▶ [TASKS TO COMPLETE]:
a) Using the Joyo PXL8 Pro switcher thread, decide whether each statement agrees with it, answering yes or no and quoting the deciding words: (i) the poster already uses a buffer on the wah that is tailored to work with fuzz pedals; (ii) the fuzz also sounded bad when plugged straight in; (iii) the poster has room for a toggle next to the A Bank footswitch.
b) Please write what comes next in the Joyo PXL8 Pro switcher thread, picking up after its last sentence.

# Joyo PXL8 Pro Switcher



## Big Monk (Aug 18, 2022)

Ladies and Gents. 

I have no schematic from Joyo as of yet but maybe the collective can help me out. 

I found out the hard way last night that my Joyo switcher has an input buffer. Plugging the Monk Face prototype into it made the fuzz sound like shit. No cleanup, all high end gone. Took the fuzz and plugged it straight in and it was glorious as expected. 

I already have a specially tailored buffer on the wah to play nice with the fuzzies and in searching the web, this is a known issue with the Joyo. 

So, I opened it up and Lo and behold:





I’d really love to put the buffer on a switch but with the surface mount stuff, I may need to just pull it all out.


----------



## Big Monk (Aug 19, 2022)

Without the schematic, I have a few ideas:

1.) I believe Omron G5V-1 and any of it's corresponding circuitry are used by the Mute switch to turn on the Tuner jack and Mute the whole switcher. So I believe that can safely stay or be ignored.

2.) I think my efforts in tracing should be centered around the JRC4580. That seems an obvious choice for the buffer. 

3,) As a secondary choice, Q5 may need to be investigated as well, but I have not brought this to the workbench to try and read the case under magnification.

I have room next to the D Bank footswitch to put a short lever toggle for switching the buffer in and out if that is feasible.


----------



## Big Monk (Aug 19, 2022)

Dear Diary,

Not sure if anyone out there is listening or cares.....(  )

▶ [RECORDED INFORMATION]:
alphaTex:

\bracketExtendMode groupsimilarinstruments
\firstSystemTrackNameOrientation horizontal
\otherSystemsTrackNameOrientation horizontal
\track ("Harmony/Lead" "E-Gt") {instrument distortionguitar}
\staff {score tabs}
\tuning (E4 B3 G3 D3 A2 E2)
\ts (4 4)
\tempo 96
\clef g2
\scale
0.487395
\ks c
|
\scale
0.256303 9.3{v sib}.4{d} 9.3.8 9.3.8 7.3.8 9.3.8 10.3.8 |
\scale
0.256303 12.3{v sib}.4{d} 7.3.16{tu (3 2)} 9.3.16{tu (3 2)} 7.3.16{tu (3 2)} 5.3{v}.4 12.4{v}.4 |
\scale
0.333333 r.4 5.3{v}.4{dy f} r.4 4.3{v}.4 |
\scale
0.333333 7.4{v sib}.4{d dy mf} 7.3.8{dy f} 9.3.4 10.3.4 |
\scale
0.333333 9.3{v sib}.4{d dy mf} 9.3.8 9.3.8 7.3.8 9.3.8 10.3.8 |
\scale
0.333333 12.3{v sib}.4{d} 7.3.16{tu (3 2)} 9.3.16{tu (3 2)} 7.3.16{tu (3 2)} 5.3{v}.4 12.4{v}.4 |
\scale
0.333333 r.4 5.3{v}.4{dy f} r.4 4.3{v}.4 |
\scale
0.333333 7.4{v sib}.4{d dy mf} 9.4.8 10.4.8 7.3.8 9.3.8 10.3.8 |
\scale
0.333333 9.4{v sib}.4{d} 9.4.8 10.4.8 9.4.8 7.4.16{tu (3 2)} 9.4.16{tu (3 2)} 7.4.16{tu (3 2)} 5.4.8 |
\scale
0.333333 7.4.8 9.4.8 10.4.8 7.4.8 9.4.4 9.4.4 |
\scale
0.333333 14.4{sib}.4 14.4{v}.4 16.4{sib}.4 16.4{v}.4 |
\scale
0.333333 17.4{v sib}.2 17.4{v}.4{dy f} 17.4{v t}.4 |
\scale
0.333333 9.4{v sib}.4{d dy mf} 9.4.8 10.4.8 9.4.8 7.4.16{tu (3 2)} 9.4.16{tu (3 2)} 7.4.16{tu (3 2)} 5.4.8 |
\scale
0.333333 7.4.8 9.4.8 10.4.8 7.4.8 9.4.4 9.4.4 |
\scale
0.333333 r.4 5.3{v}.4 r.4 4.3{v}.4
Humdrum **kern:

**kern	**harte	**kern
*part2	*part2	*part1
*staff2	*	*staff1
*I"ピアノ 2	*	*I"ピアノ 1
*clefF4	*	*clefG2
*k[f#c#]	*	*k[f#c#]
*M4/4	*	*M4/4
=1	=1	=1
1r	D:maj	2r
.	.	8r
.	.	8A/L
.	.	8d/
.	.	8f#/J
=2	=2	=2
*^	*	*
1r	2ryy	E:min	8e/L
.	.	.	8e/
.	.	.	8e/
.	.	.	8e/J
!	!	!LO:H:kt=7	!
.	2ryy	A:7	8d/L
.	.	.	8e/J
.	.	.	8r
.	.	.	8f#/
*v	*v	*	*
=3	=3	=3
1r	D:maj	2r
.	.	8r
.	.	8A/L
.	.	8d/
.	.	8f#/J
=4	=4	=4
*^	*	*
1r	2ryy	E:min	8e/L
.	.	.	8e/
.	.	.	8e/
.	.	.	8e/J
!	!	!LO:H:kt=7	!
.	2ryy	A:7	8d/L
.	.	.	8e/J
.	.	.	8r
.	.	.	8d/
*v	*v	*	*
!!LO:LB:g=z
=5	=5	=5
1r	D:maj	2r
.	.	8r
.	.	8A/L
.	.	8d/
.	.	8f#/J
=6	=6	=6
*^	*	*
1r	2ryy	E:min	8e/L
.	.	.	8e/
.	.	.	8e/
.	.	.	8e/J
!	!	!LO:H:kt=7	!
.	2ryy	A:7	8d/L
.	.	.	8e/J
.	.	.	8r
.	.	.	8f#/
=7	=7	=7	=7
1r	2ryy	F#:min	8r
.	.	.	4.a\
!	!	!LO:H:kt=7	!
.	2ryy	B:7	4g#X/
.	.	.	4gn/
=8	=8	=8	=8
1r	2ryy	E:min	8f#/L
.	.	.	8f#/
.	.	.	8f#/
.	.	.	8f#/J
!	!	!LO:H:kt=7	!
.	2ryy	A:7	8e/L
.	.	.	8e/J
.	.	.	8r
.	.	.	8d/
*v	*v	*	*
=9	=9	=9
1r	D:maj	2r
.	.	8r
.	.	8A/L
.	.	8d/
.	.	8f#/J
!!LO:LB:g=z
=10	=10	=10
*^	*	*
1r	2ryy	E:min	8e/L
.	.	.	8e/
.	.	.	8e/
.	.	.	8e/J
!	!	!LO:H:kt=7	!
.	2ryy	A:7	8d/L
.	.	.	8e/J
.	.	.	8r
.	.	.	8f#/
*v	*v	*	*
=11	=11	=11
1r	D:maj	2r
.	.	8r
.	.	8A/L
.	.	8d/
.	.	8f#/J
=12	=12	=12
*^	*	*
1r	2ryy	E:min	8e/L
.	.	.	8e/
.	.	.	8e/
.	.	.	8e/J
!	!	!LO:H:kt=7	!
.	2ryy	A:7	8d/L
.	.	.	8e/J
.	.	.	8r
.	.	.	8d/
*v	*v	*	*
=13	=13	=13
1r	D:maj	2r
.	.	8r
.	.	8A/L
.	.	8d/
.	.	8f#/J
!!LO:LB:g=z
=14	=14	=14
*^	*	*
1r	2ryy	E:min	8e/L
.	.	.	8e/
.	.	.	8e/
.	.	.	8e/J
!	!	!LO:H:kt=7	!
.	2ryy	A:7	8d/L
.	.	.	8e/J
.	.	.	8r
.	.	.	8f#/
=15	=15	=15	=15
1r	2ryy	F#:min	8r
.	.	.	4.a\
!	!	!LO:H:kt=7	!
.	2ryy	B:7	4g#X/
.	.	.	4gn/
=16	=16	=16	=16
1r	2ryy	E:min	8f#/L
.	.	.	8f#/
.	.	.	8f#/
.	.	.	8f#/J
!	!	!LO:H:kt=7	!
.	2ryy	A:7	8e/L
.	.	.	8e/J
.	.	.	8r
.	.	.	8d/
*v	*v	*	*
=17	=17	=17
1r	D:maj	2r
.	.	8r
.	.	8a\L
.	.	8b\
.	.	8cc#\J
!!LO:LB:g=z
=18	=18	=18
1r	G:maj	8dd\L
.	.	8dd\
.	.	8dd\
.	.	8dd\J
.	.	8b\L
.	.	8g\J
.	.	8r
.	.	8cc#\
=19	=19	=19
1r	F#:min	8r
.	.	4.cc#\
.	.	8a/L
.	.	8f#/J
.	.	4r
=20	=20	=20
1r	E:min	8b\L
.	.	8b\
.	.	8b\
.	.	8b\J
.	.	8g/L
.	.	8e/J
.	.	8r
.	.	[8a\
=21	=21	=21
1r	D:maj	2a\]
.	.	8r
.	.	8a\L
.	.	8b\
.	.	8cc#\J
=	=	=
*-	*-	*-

▶ [RESPONSES]:
a)
(i) Yes: "I already have a specially tailored buffer on the wah to play nice with the fuzzies"
(ii) No: "Took the fuzz and plugged it straight in and it was glorious as expected."
(iii) No: "I have room next to the D Bank footswitch to put a short lever toggle for switching the buffer in and out if that is feasible."

b)
I did some exploratory probing () abd came up with a few things:

1.) The Omron relay is associated specifically with switching the input. I verified the switching contacts are attached to the tip of the global input jack. This makes sense as the switcher allows for Muting of the whole audio chain.

2.) The next jack over is the Tuner In and the Tip is couple directly to +IN2 of the 4580. So the input for the Tuner is buffer exempt as well.

3.) So the buffer first hits the send of the first loop. So I'll focus my area there. Good news is that there is a through hole film cap there at the input of the buffer and some through hole electros near where I imagine i'll find the output. This means i should be able to easily bypass the buffer on a switch.

BREAKING NEWS!!!!

Pin 7 of the 4580 is connected to a through hole 1uf electro. Which means my input and output path touched a through hole component and I should be able to use a switch to jump around that.


----------



## SillyOctpuss (Aug 19, 2022)

Excellent stuff.   Keep us updated this is definitely relevant to my interests.   I've been looking at the joyo for a while.   We'll to be honest I've been looking at the gigrig quartermaster but those are definitely not in my range at the minute.   I'd be wanting to either remove the buffer or put it on a switch too.


----------



## Big Monk (Aug 19, 2022)

This is the only switch I have right now so I am going to test with this and then replace with a short toggle when I order the new replacement jack for the broken Loop 1 send from Tayda.









As a side note, there is also a buffer on the send of Loop 8, but i am less concerned about that one.


----------



## Big Monk (Aug 19, 2022)

SillyOctpuss said:


> Excellent stuff.   Keep us updated this is definitely relevant to my interests.   I've been looking at the joyo for a while.   We'll to be honest I've been looking at the gigrig quartermaster but those are definitely not in my range at the minute.   I'd be wanting to either remove the buffer or put it on a switch too.



The QuarterMaster is a major, major stepdown in functionality from the PXL8. The Quarter Master is basically just a fancy true bypass switcher. The Joyo is programmable and has trigger outs, tuner out and muting.

For the price, it's built like a brick shithouse as well.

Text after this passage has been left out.